Senator Heidi Heitkamp, a Democrat who sits on the Senate Banking Committee, said it was "disturbing" that it appeared executives sold nearly $2 million worth of company stock in the time between learning of a sweeping hacker intrusion and making it public.
"If that happened, somebody needs to go to jail," Heitkamp said at a credit union industry conference in Washington. "It's a problem when people can act with impunity with no consequences. How is that not insider trading?"
Heitkamp is the latest U.S. senator to ask that Equifax be held to account for alleged missteps after it discovered the hack. On Monday, Senator Orrin Hatch, who chairs the Finance Committee, and ranking Democrat Ron Wyden, demanded that Equifax Chief Executive Rick Smith provide a timeline of the breach and its discovery.
Equifax announced last week that it had learned on July 29 that hackers had infiltrated its systems in mid-May, gaining access to a wide swath of personal information.
The hackers pilfered names, birthdays and addresses, as well as Social Security and driver’s license numbers - a treasure trove for identity thieves. The data of up to 143 million people may have been affected.
Three days after Equifax discovered the breach, three top company executives, including Chief Financial Officer John Gamble and a president of a unit, sold Equifax shares or exercised options to dispose of stock worth about $1.8 million, regulatory filings show.

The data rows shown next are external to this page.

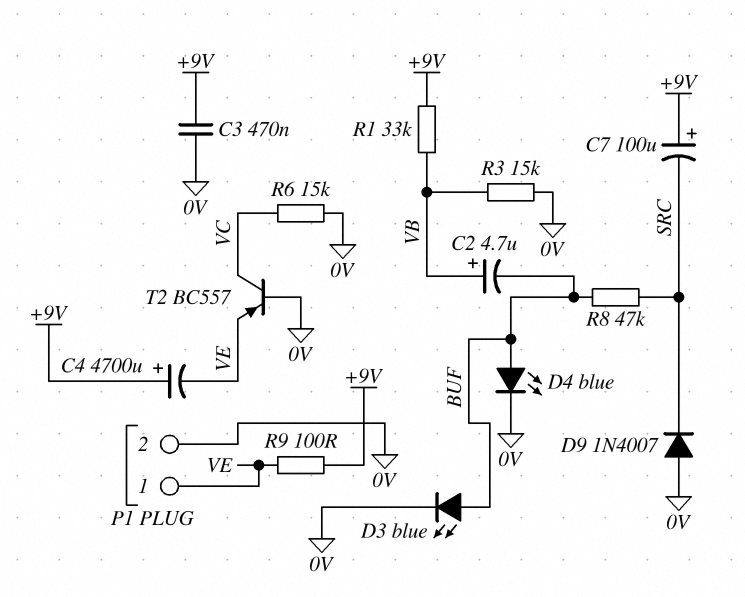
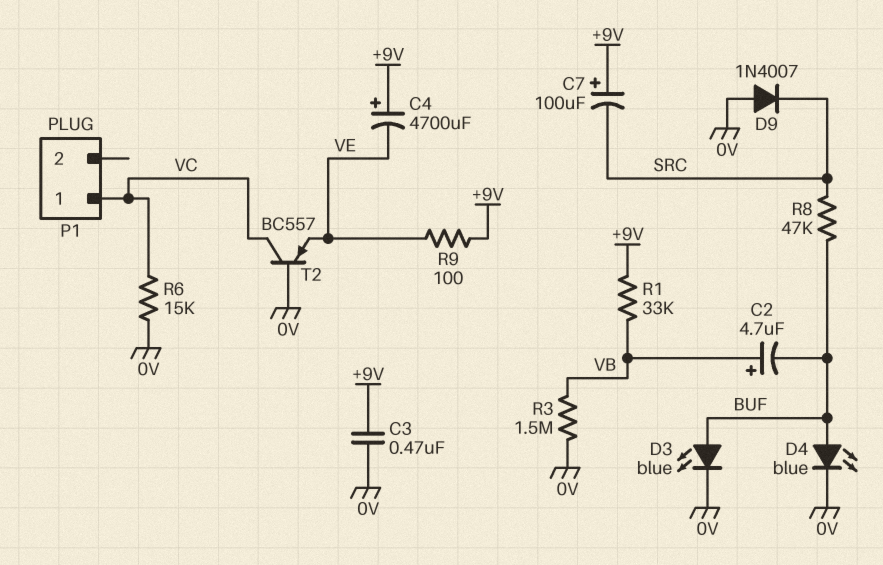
P1 pin 1: VE -> VC
P1 pin 2: 0V -> none
R3: 15k (0V, VB) -> 1.5M (0V, VB)

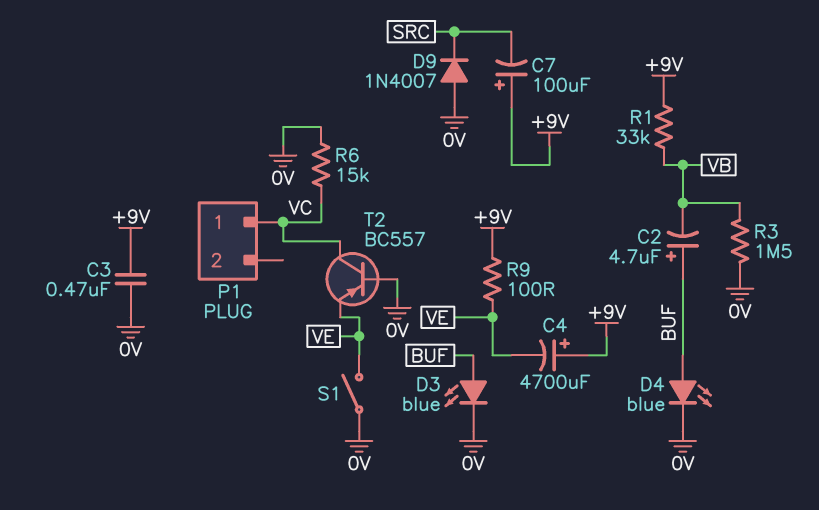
C2: 4.7uF (plus VB, minus BUF) -> 4.7uF (plus BUF, minus VB)
R8: 47k (BUF, SRC) -> none
S1: none -> switch (0V, VE)

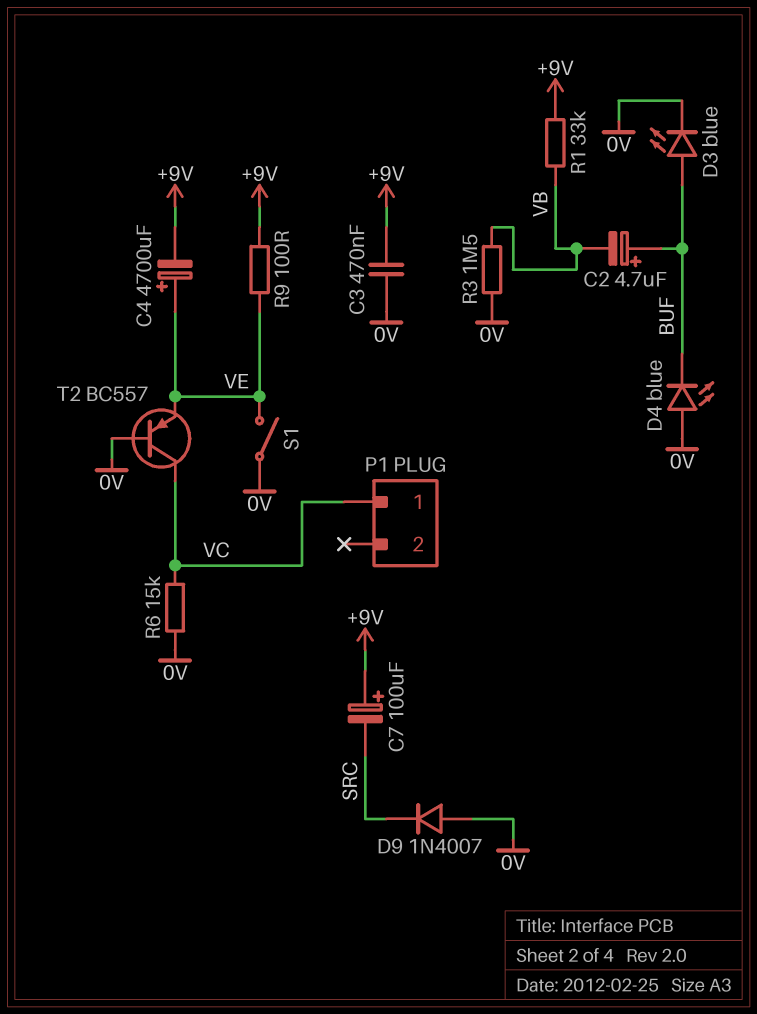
C4: 4700uF (plus +9V, minus VE) -> 4700uF (plus VE, minus +9V)
D4: LED blue (A BUF, K 0V) -> LED blue (A 0V, K BUF)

Equifax said in a statement last week that the executives were not aware that an intrusion had occurred when they sold their shares.
Any investigation into insider trading would likely involve the Securities and Exchange Commission. A spokesman for SEC Chairman Jay Clayton declined to comment, citing a policy of refusing to confirm or deny ongoing investigations.
U.S. Treasury Secretary Mnuchin on Tuesday called the Equifax breach "quite unfortunate" and insisted that his top priority is to make sure financial data is safe.
"I am concerned about the global financial system and keeping it safe," Mnuchin said at the CNBC Institutional Investor Delivering Alpha Conference in New York, adding that he was having meetings about the cyber attack.
Also on Tuesday, Senator Gary Peters, a Democrat, called on the FTC to launch a probe into whether the company misled consumers by saying it considered protecting customer information a top priority.
The acting FTC chairman, Maureen Ohlhausen, said that her agency was aware of the massive breach but declined to say if an investigation was underway.
"We're trying to get a handle on the scope of all of this. We're certainly taking this very seriously," she told reporters on the sidelines of an antitrust conference.
The agency has historically probed big breaches but only sued companies that they deemed had been sloppy in protecting consumer data.
Equifax did not immediately respond to requests for comment.